Le gaspillage alimentaire correspond chaque année dans le monde à l’émission de 3,3 milliards de tonnes d’équivalents CO2, soit plus de 24 fois celles liées aux transports en France. Selon la FAO, plus d’un tiers des aliments produits chaque année est perdu ou jeté, tout au long de la chaîne alimentaire. L’amont (production, manutention et stockage après-récolte) serait responsable de 54 % de ces pertes et l’aval (transformation, distribution et consommation) de 46 % d’entre elles.

En France, les campagnes de communication visent essentiellement à des changements de comportements des consommateurs alors que tous les maillons des filières sont concernés. Les outils de mesure, de suivi et d’évaluation en la matière, sont insuffisants voire inexistants. Toutefois, dans un rapport de 2011, le ministère de l’Écologie évaluait à 7,12 millions de tonnes les déchets alimentaires produits annuellement sur le territoire dont 2 % imputables aux industries agroalimentaires, 10 % à la distribution, 6 % aux marchés, 15 % à la restauration hors domicile et 67 % aux ménages.
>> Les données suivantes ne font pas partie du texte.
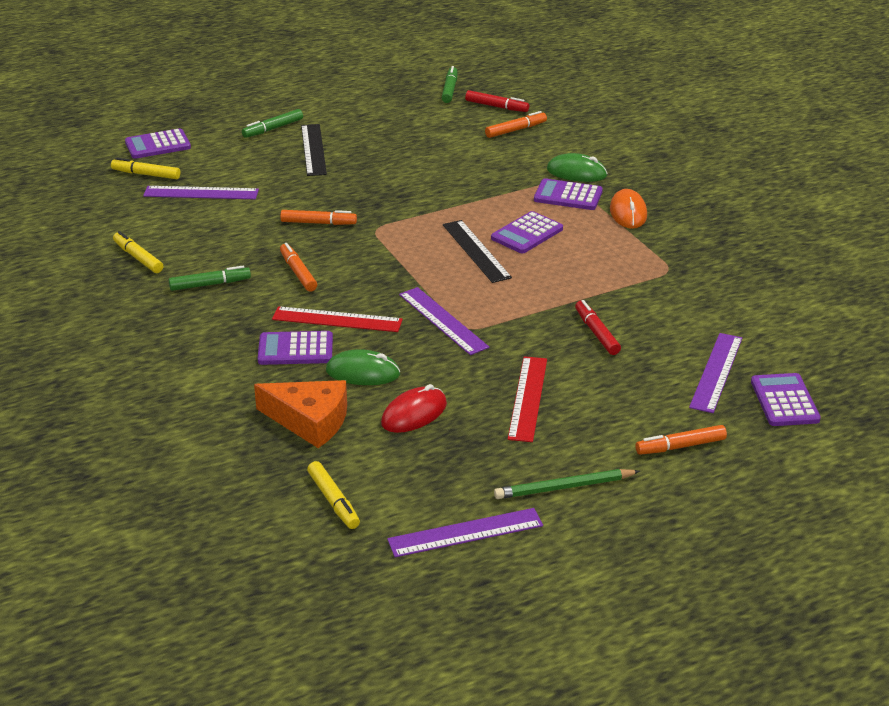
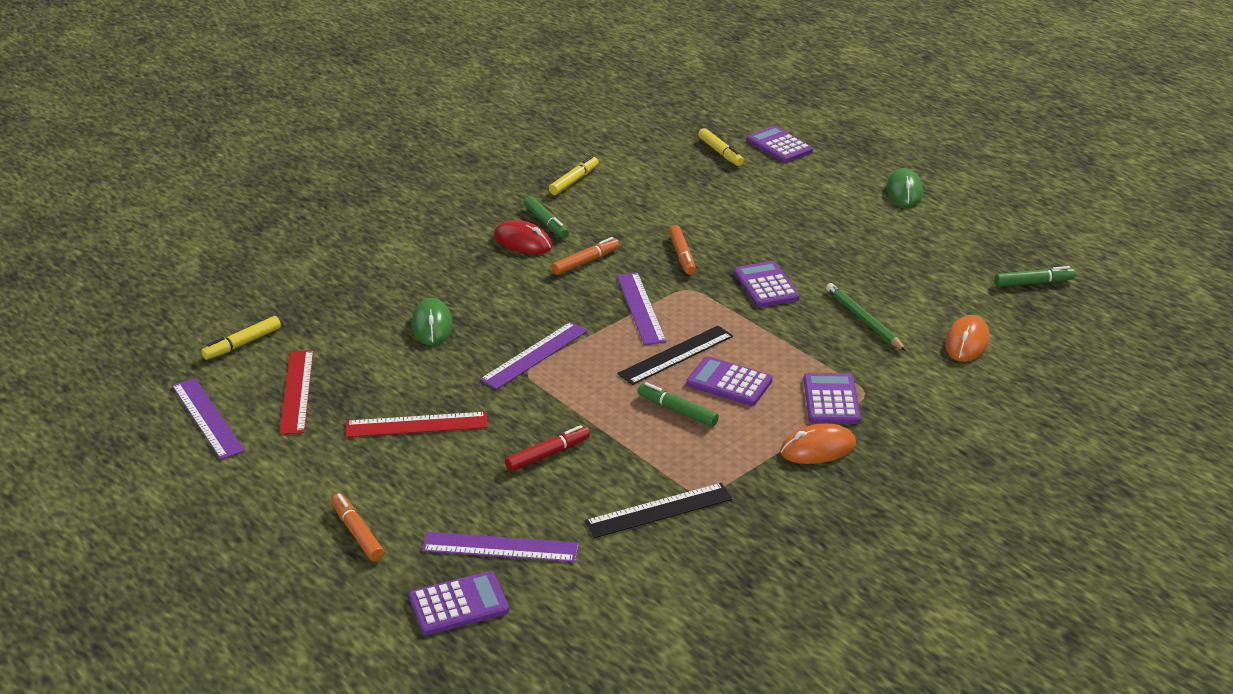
camera: 75 degrees right, 0 degrees up
yellow marker [111,158,180,179] -> yellow marker turned 150 degrees clockwise [698,128,744,166]
purple ruler [143,186,259,199] -> purple ruler moved to [617,272,667,345]
green marker [242,109,303,138] -> green marker moved to [638,382,719,427]
orange cheese [254,380,347,448] -> none
purple calculator [258,331,333,365] -> purple calculator moved to [734,261,800,307]
red ruler [272,306,403,332] -> red ruler moved to [279,350,314,434]
black ruler [301,124,327,176] -> black ruler moved to [585,483,733,538]
red mouse [381,384,447,433] -> red mouse moved to [494,220,552,254]
red marker [465,90,529,112] -> none
orange marker [485,111,547,138] -> orange mouse [945,315,989,362]
green pencil [494,469,640,499] -> green pencil moved to [826,283,906,351]
green mouse [547,153,608,182] -> green mouse moved to [887,168,923,207]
Les industriels et la grande distribution affichent des objectifs volontaristes en matière de réduction du gaspillage grâce notamment à la valorisation de produits non commercialisables par le biais de l’aide alimentaire. À cet égard, il convient de rappeler, comme cela avait été souligné dans un récent avis du CESE55, que ces pertes n’ont qu’un très faible impact sur les marges des grandes enseignes car, d’une part, celles-ci les intègrent dans la détermination de leurs prix de vente et, d’autre part, leurs dons en produits à des organisations caritatives donnent lieu à des avantages fiscaux significatifs.